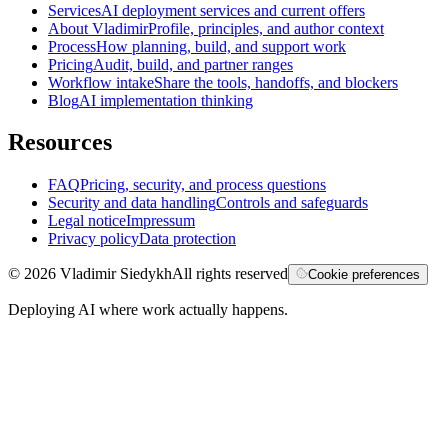
Services
AI deployment services and current offers
About Vladimir
Profile, principles, and author context
Process
How planning, build, and support work
Pricing
Audit, build, and partner ranges
Workflow intake
Share the tools, handoffs, and blockers
Blog
AI implementation thinking
Resources
FAQ
Pricing, security, and process questions
Security and data handling
Controls and safeguards
Legal notice
Impressum
Privacy policy
Data protection
©
2026
Vladimir Siedykh
All rights reserved
Cookie preferences
Deploying AI where work actually happens.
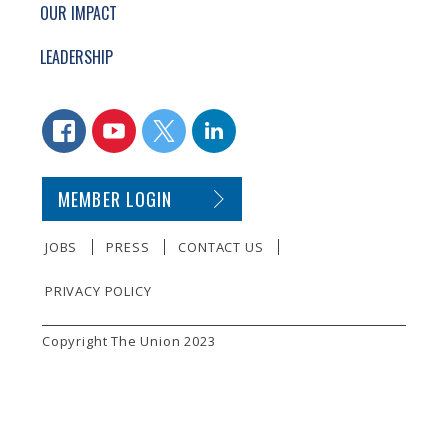
OUR IMPACT
LEADERSHIP
CONNECT WITH US
FACEBOOK
YOUTUBE
TWITTER
LINKEDIN
SECONDARY FOOTER NAVIGATION
MEMBER LOGIN
JOBS
PRESS
CONTACT US
PRIVACY POLICY
SMALL PRINT
Copyright The Union 2023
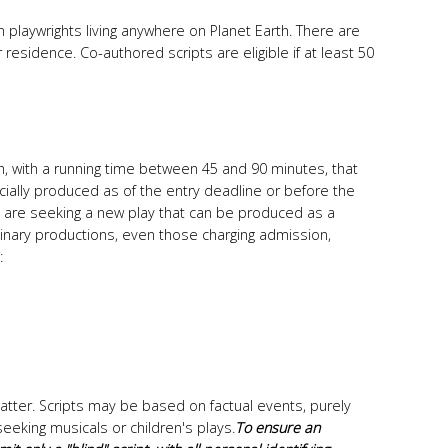
 playwrights living anywhere on Planet Earth. There are
 residence. Co-authored scripts are eligible if at least 50
ish, with a running time between 45 and 90 minutes, that
ally produced as of the entry deadline or before the
are seeking a new play that can be produced as a
inary productions, even those charging admission,
:
atter. Scripts may be based on factual events, purely
seeking musicals or children's plays.
To ensure an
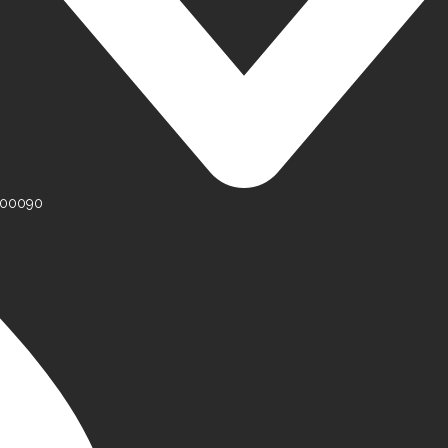
 500090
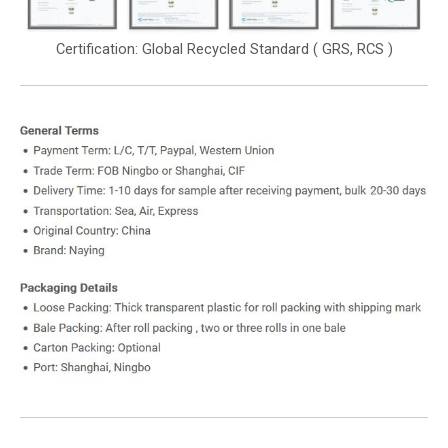
Certification: Global Recycled Standard ( GRS, RCS )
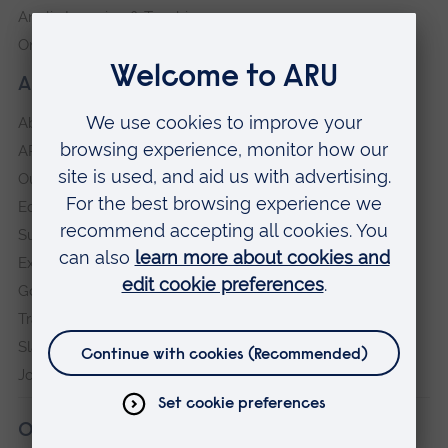
Anglia Learning & Teaching
Online payment portal
About our University
About
ARU in the community
Our vision and values
Equity, Diversity and Inclusion
Sustainability
Explore ARU
Governance, policies and procedures
Transparency return
Slavery and Human Trafficking Statement
Jobs at ARU
Our campuses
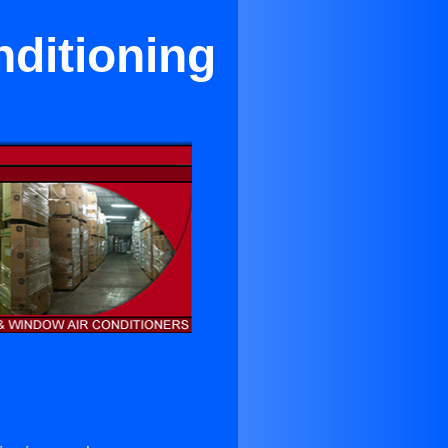
ditioning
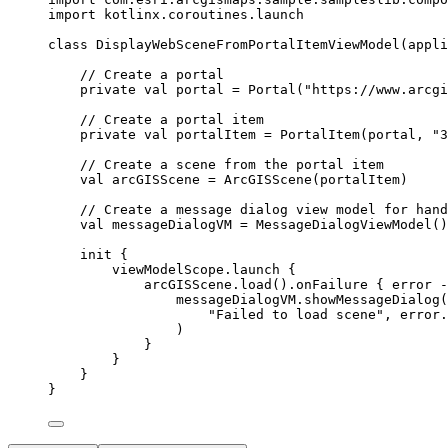
import
 kotlinx.coroutines.launch
class
DisplayWebSceneFromPortalItemViewModel
(appli
// Create a portal
private
val
 portal 
=
Portal
(
"https://www.arcgi
// Create a portal item
private
val
 portalItem 
=
PortalItem
(portal, 
"3
// Create a scene from the portal item
val
 arcGISScene 
=
ArcGISScene
(portalItem)
// Create a message dialog view model for hand
val
 messageDialogVM 
=
MessageDialogViewModel
()
init
 {
viewModelScope.
launch
 {
arcGISScene.
load
().
onFailure
 { error 
-
messageDialogVM.
showMessageDialog
(
"Failed to load scene"
, error.
)
}
}
}
}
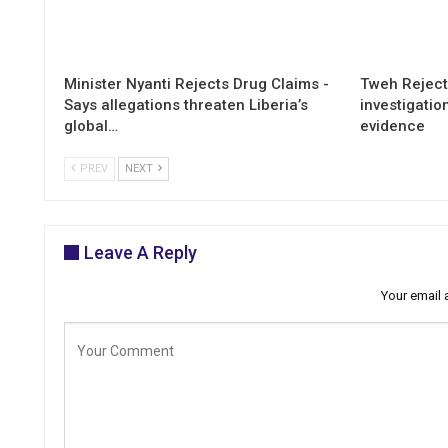
Minister Nyanti Rejects Drug Claims -
Tweh Rejects
Says allegations threaten Liberia’s
investigatio
global…
evidence
PREV
NEXT
Leave A Reply
Your email 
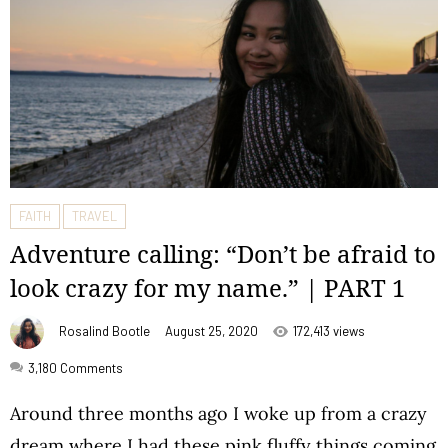
FAITH
TRAVEL
Adventure calling: “Don’t be afraid to
look crazy for my name.” | PART 1
Rosalind Bootle
August 25, 2020
172,413 views
3,180
Comments
Around three months ago I woke up from a crazy
dream where I had these pink fluffy things coming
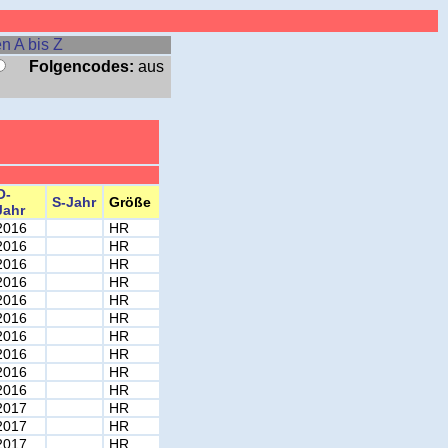
n A bis Z
Folgencodes:
aus
O-
S-Jahr
Größe
Jahr
2016
HR
2016
HR
2016
HR
2016
HR
2016
HR
2016
HR
2016
HR
2016
HR
2016
HR
2016
HR
2017
HR
2017
HR
2017
HR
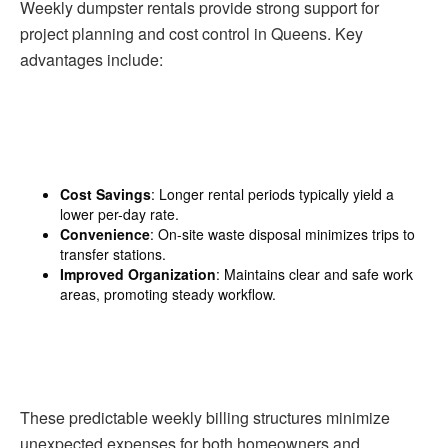
Weekly dumpster rentals provide strong support for
project planning and cost control in Queens. Key
advantages include:
Cost Savings
: Longer rental periods typically yield a
lower per-day rate.
Convenience
: On-site waste disposal minimizes trips to
transfer stations.
Improved Organization
: Maintains clear and safe work
areas, promoting steady workflow.
These predictable weekly billing structures minimize
unexpected expenses for both homeowners and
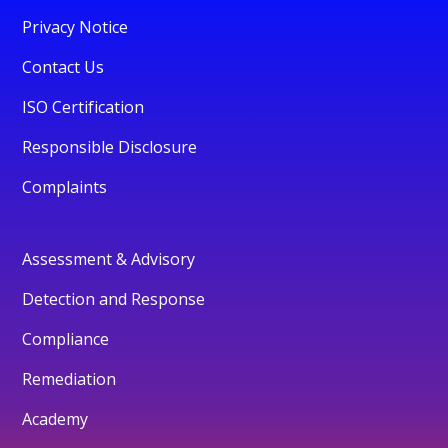
Privacy Notice
Contact Us
ISO Certification
Responsible Disclosure
Complaints
Assessment & Advisory
Detection and Response
Compliance
Remediation
Academy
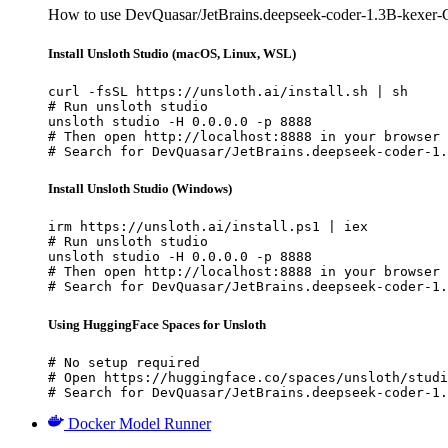
How to use DevQuasar/JetBrains.deepseek-coder-1.3B-kexer-
Install Unsloth Studio (macOS, Linux, WSL)
curl -fsSL https://unsloth.ai/install.sh | sh

# Run unsloth studio

unsloth studio -H 0.0.0.0 -p 8888

# Then open http://localhost:8888 in your browser

# Search for DevQuasar/JetBrains.deepseek-coder-1.
Install Unsloth Studio (Windows)
irm https://unsloth.ai/install.ps1 | iex

# Run unsloth studio

unsloth studio -H 0.0.0.0 -p 8888

# Then open http://localhost:8888 in your browser

# Search for DevQuasar/JetBrains.deepseek-coder-1.
Using HuggingFace Spaces for Unsloth
# No setup required

# Open https://huggingface.co/spaces/unsloth/studi
# Search for DevQuasar/JetBrains.deepseek-coder-1.
Docker Model Runner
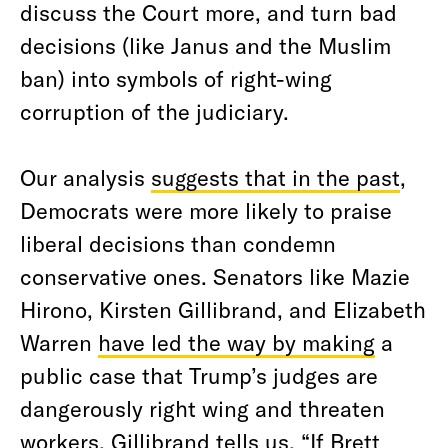
discuss the Court more, and turn bad
decisions (like Janus and the Muslim
ban) into symbols of right-wing
corruption of the judiciary.
Our analysis
suggests that in the past
,
Democrats were more likely to praise
liberal decisions than condemn
conservative ones. Senators like Mazie
Hirono, Kirsten Gillibrand, and Elizabeth
Warren
have led the way by making
a
public case that Trump’s judges are
dangerously right wing and threaten
workers. Gillibrand tells us, “If Brett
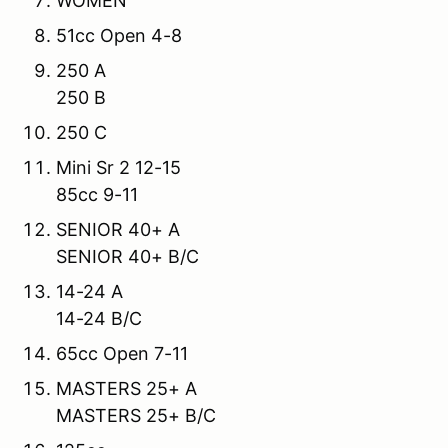
WOMEN
51cc Open 4-8
250 A
250 B
250 C
Mini Sr 2 12-15
85cc 9-11
SENIOR 40+ A
SENIOR 40+ B/C
14-24 A
14-24 B/C
65cc Open 7-11
MASTERS 25+ A
MASTERS 25+ B/C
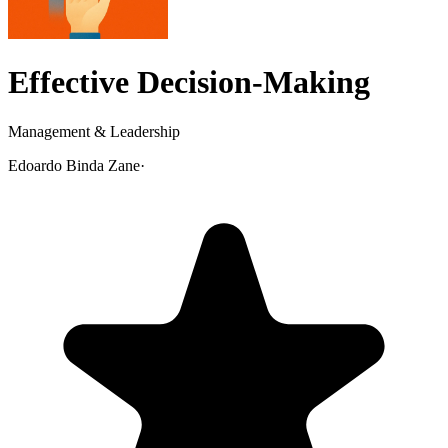
Effective Decision-Making
Management & Leadership
Edoardo Binda Zane
·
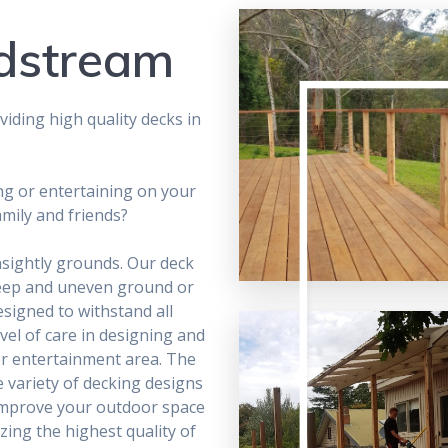
ldstream
iding high quality decks in
ng or entertaining on your
amily and friends?
nsightly grounds. Our deck
teep and uneven ground or
designed to withstand all
vel of care in designing and
r entertainment area. The
e variety of decking designs
o improve your outdoor space
zing the highest quality of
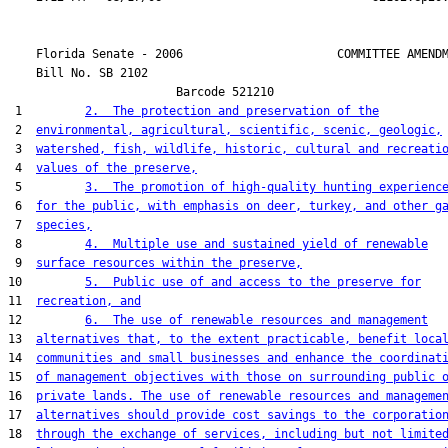
    Florida Senate - 2006                      COMMITTEE AMENDM
    Bill No. 
SB 2102
                        Barcode 521210

 1         
2.  The protection and preservation of the
 2  
environmental, agricultural, scientific, scenic, geologic,
 3  
watershed, fish, wildlife, historic, cultural and recreati
 4  
values of the preserve,
 5         
3.  The promotion of high-quality hunting experienc
 6  
for the public, with emphasis on deer, turkey, and other g
 7  
species,
 8         
4.  Multiple use and sustained yield of renewable
 9  
surface resources within the preserve,
10         
5.  Public use of and access to the preserve for
11  
recreation, and
12         
6.  The use of renewable resources and management
13  
alternatives that, to the extent practicable, benefit loca
14  
communities and small businesses and enhance the coordinat
15  
of management objectives with those on surrounding public 
16  
private lands. The use of renewable resources and manageme
17  
alternatives should provide cost savings to the corporatio
18  
through the exchange of services, including but not limite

○ ○ ○ ○

- [TASK ITEM]:
Take every line above that includes the string "those" and return it.

- [RESPONSE BELOW]:
inary productions, even those charging admission,
of management objectives with those on surrounding public 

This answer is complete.